Ever since it first came out and was discovered, the Nintendo Switch has been home to a lot of different ways to play and that goes especially apparent when it comes to controls. You can play with the Joy Cons attached to the system, disconnected on a grip, one in each hand, and even co op with only a single Joy Con controller.
However, ever since the Joy Cons came out with arrow buttons instead of a proper D-Pad, fans have wanted a proper controller to play in Console/TV Mode. Not long after, they got a pricey option in the form of the Pro Controller. It was an Xbox-like controller with full sized buttons, a long battery life, and a nice big $70 price tag.
I will admit that the price tag is the reason it has taken me so long to actually go out and buy one, but I have one. Here is my Hardware Review of the Nintendo Switch Pro Controller!
By design, the Pro Controller is like a heavier Xbox One controller. He shape and the feel while it is in your hands really feels like you are about to play on your Xbox One because the shape is remarkably similar. But less about that, and let us talk about the design itself.
Outside of the outer shape, you have all of your standard placements on the front of the controller. The left side has the Left Analog and the D-Pad, and the right hand side has the face buttons ABXY and the Right Analog Stick. The main difference is the middle.
The middle has 4 buttons in total. Between the Left Stick and the face buttons are the Screenshot Button and Home Button. Above them and slightly out more are the – and + buttons, or as other gamers would say, the Select and Start buttons.
Outside of that, you have your 4 triggers on the top, which are very thick and wide to give you lots of space for your fingers to find a space. There is also a USB-C port on the top for charging, Then the bottom only really has a charge light so you know when you need to charge,
It is not an overly complex design and it matches Xbox Gamers’ preferences pretty well, though the Pro Controller is a bit heavier than an Xbox One Controller.

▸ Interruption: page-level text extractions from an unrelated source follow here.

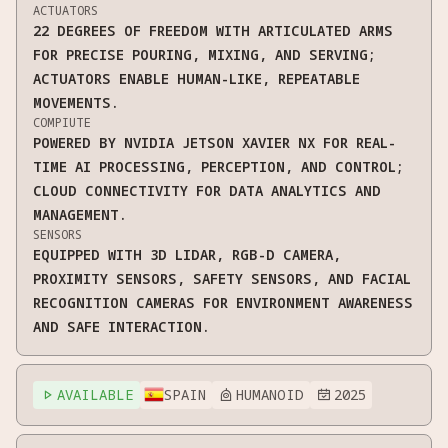
ACTUATORS
22 DEGREES OF FREEDOM WITH ARTICULATED ARMS
FOR PRECISE POURING, MIXING, AND SERVING;
ACTUATORS ENABLE HUMAN-LIKE, REPEATABLE
MOVEMENTS.
COMPIUTE
POWERED BY NVIDIA JETSON XAVIER NX FOR REAL-
TIME AI PROCESSING, PERCEPTION, AND CONTROL;
CLOUD CONNECTIVITY FOR DATA ANALYTICS AND
MANAGEMENT.
SENSORS
EQUIPPED WITH 3D LIDAR, RGB-D CAMERA,
PROXIMITY SENSORS, SAFETY SENSORS, AND FACIAL
RECOGNITION CAMERAS FOR ENVIRONMENT AWARENESS
AND SAFE INTERACTION.
AVAILABLE
SPAIN
HUMANOID
2025




As far as performance goes, there are ups and downs. Well, many ups and one awkward down, really. The feel of the controller really feels like a console controller should. As I said above, it is a bit heavier than a PS4 or XB1 controller, but it fits in your hands well and feels really comfy.
The buttons, themselves, are a big different from other controllers but also similar. The Analog Sticks feels very much like other console analogs, from the movement to the clicking. The buttons feel a little different, though. On the Xbox controller, the face buttons are rounded and even the edge the finger touches is rounded and curved. The Pro Controller’s face buttons are flat on top, providing a larger, smoother surface for the fingers to rest on and grip as you hit various buttons. It feels a little different, but works well.

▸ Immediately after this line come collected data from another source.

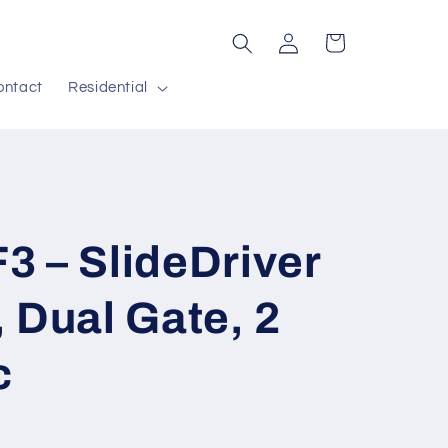
Log
Cart
in
ontact
Residential
 – SlideDriver
 Dual Gate, 2
c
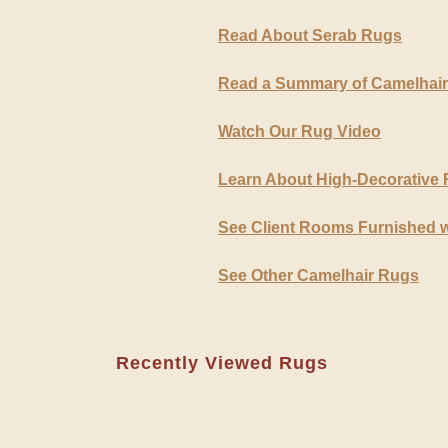
Read About Serab Rugs
Read a Summary of Camelhai
Watch Our Rug Video
Learn About High-Decorative
See Client Rooms Furnished 
See Other Camelhair Rugs
Recently Viewed Rugs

One of the biggest interface appeals of the Pro Controller is the fact that it doesn’t have those arrow buttons, but a proper D-Pad. The buttons on the D-Pad feel pretty much, but there is a fatal flaw here that a lot of people who play side-scrolling games will have a major problem with. Many of the Pro Controller’s out on the market today have glitching with the D-Pad and my Pro Controller has the same issue. Many times when selecting one input on the D-Pad, the game will activate it and another. For example, I could hit the Right Button on the Home Screen and instead of just going to the right, it will go to the right and up at the same time and I will have to fight with the controller to get it to do what I want.
This is a major problem when playing side-scrolling games because up and right do two different things. The same goes for fighting games where right moves to the right and Up makes you jump. It is an issue I hope they patch out at some point, but is still very much a large problem. I had to use my Joy Cons to play Sonic Mania on my Switch in Docked Mode because of that.

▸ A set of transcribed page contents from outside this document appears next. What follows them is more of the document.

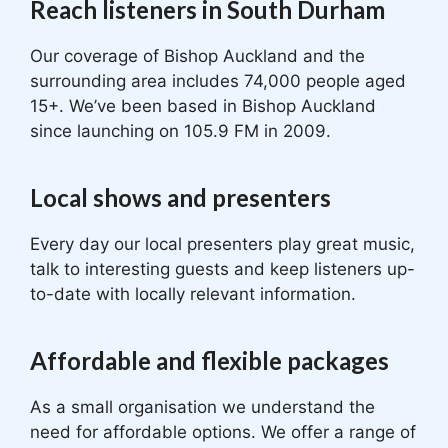
Reach listeners in South Durham
Our coverage of Bishop Auckland and the
surrounding area includes 74,000 people aged
15+. We’ve been based in Bishop Auckland
since launching on 105.9 FM in 2009.
Local shows and presenters
Every day our local presenters play great music,
talk to interesting guests and keep listeners up-
to-date with locally relevant information.
Affordable and flexible packages
As a small organisation we understand the
need for affordable options. We offer a range of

Granted, this may not be a problem forever. Nintendo does have an option in Settings to be able to update the software in the controllers, so they may fix this down the road. For the moment, however, it is still an issue.
My other issue is the placement of the middle buttons. Because there is a very small amount of space between the – and Screenshot buttons (and + and Home buttons), taking screenshots can become a hassle without adjustments. Almost every time I take screenshots with the Pro Controller, I accidentally hit the – button by mistake, so instead of getting a great shot, I open up a menu. This is a minor problem for me, but still an annoyance as I take a lot of screenshots for reviews.
The final thing I will talk about is the Battery Life. The new generation controllers are heavily criticized because the battery life is so meager compared to last gen. My PS4 controller barely lasts a single day while my PS3 controllers last several. The Pro Controller helps alleviate those concerns. Once fully charged, I only have to plug it in once or twice a week with playing my Switch every day. The battery life is nothing less than stellar and is one of the biggest reasons many people use to justify their purchase.
In conclusion, the Nintendo Switch Pro Controller has everything a controller needs, but is not without its own problems. While the battery life is stellar and the design will appeal well for Xbox gamers, the D-Pad glitching and the screenshot button placement can cause some major issues as you play through your games.